Itemized modification records:
---+---

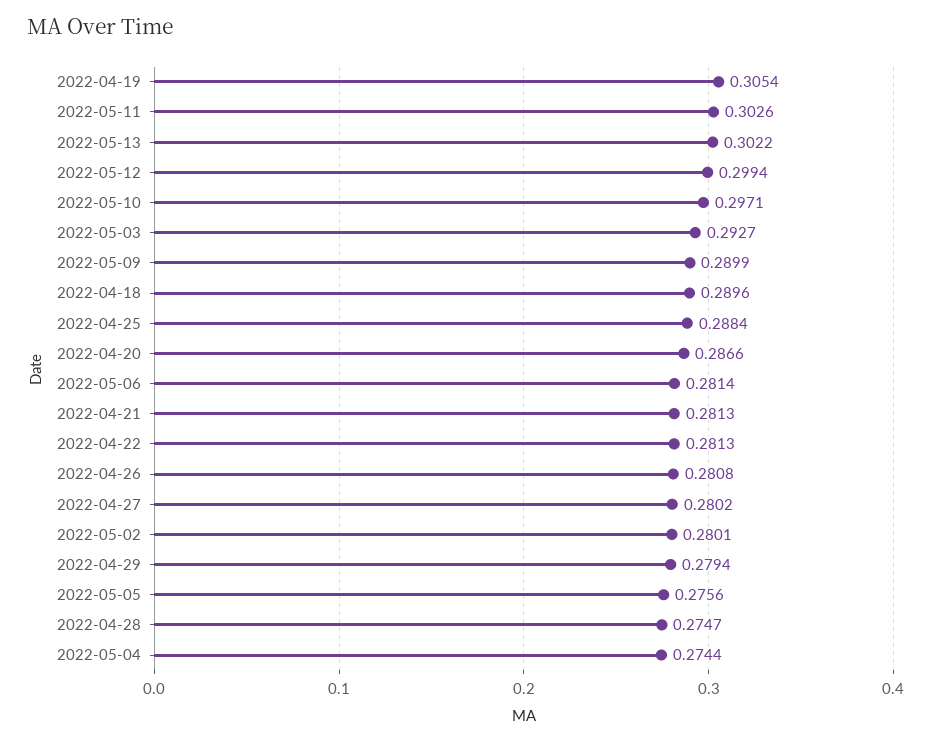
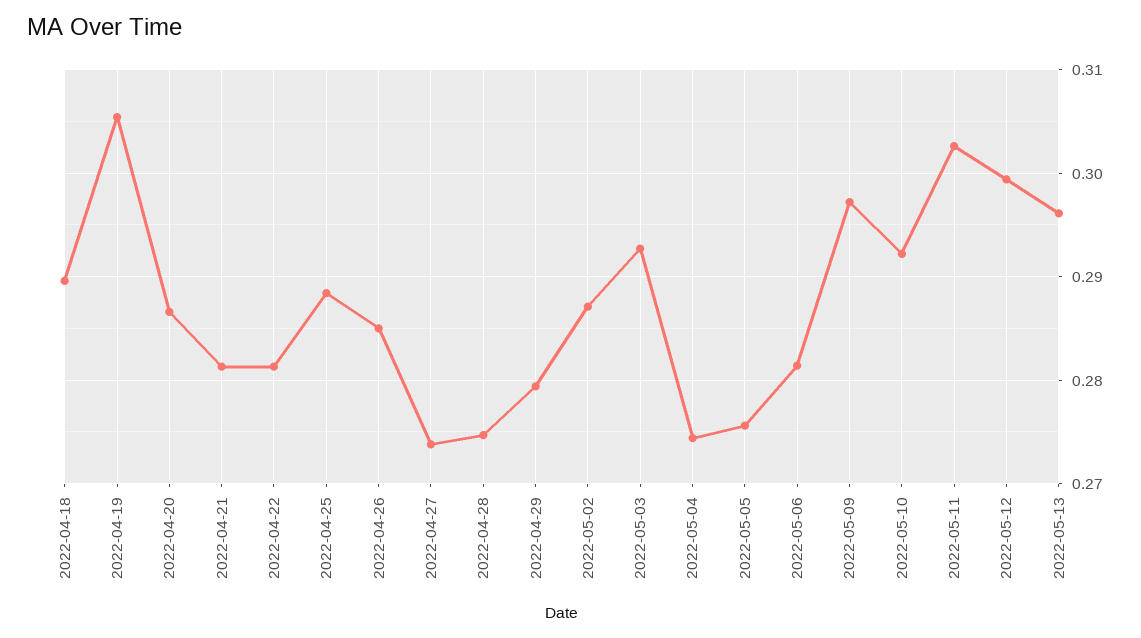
  {
    "2022-04-19": 0.3054,
    "2022-05-11": 0.3026,
-   "2022-05-13": 0.3022,
+   "2022-05-13": 0.296,
    "2022-05-12": 0.2994,
-   "2022-05-10": 0.2971,
+   "2022-05-10": 0.292,
    "2022-05-03": 0.2927,
-   "2022-05-09": 0.2899,
+   "2022-05-09": 0.297,
    "2022-04-18": 0.2896,
    "2022-04-25": 0.2884,
    "2022-04-20": 0.2866,
    "2022-05-06": 0.2814,
    "2022-04-21": 0.2813,
    "2022-04-22": 0.2813,
-   "2022-04-26": 0.2808,
+   "2022-04-26": 0.285,
-   "2022-04-27": 0.2802,
+   "2022-04-27": 0.274,
-   "2022-05-02": 0.2801,
+   "2022-05-02": 0.287,
    "2022-04-29": 0.2794,
    "2022-05-05": 0.2756,
    "2022-04-28": 0.2747,
    "2022-05-04": 0.2744
  }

---+---

### TRY IT
Write out the data above in full and exactly, but not the pictures.

### YOUR RESPONSE
  {
    "2022-04-19": 0.3054,
    "2022-05-11": 0.3026,
-   "2022-05-13": 0.3022,
+   "2022-05-13": 0.296,
    "2022-05-12": 0.2994,
-   "2022-05-10": 0.2971,
+   "2022-05-10": 0.292,
    "2022-05-03": 0.2927,
-   "2022-05-09": 0.2899,
+   "2022-05-09": 0.297,
    "2022-04-18": 0.2896,
    "2022-04-25": 0.2884,
    "2022-04-20": 0.2866,
    "2022-05-06": 0.2814,
    "2022-04-21": 0.2813,
    "2022-04-22": 0.2813,
-   "2022-04-26": 0.2808,
+   "2022-04-26": 0.285,
-   "2022-04-27": 0.2802,
+   "2022-04-27": 0.274,
-   "2022-05-02": 0.2801,
+   "2022-05-02": 0.287,
    "2022-04-29": 0.2794,
    "2022-05-05": 0.2756,
    "2022-04-28": 0.2747,
    "2022-05-04": 0.2744
  }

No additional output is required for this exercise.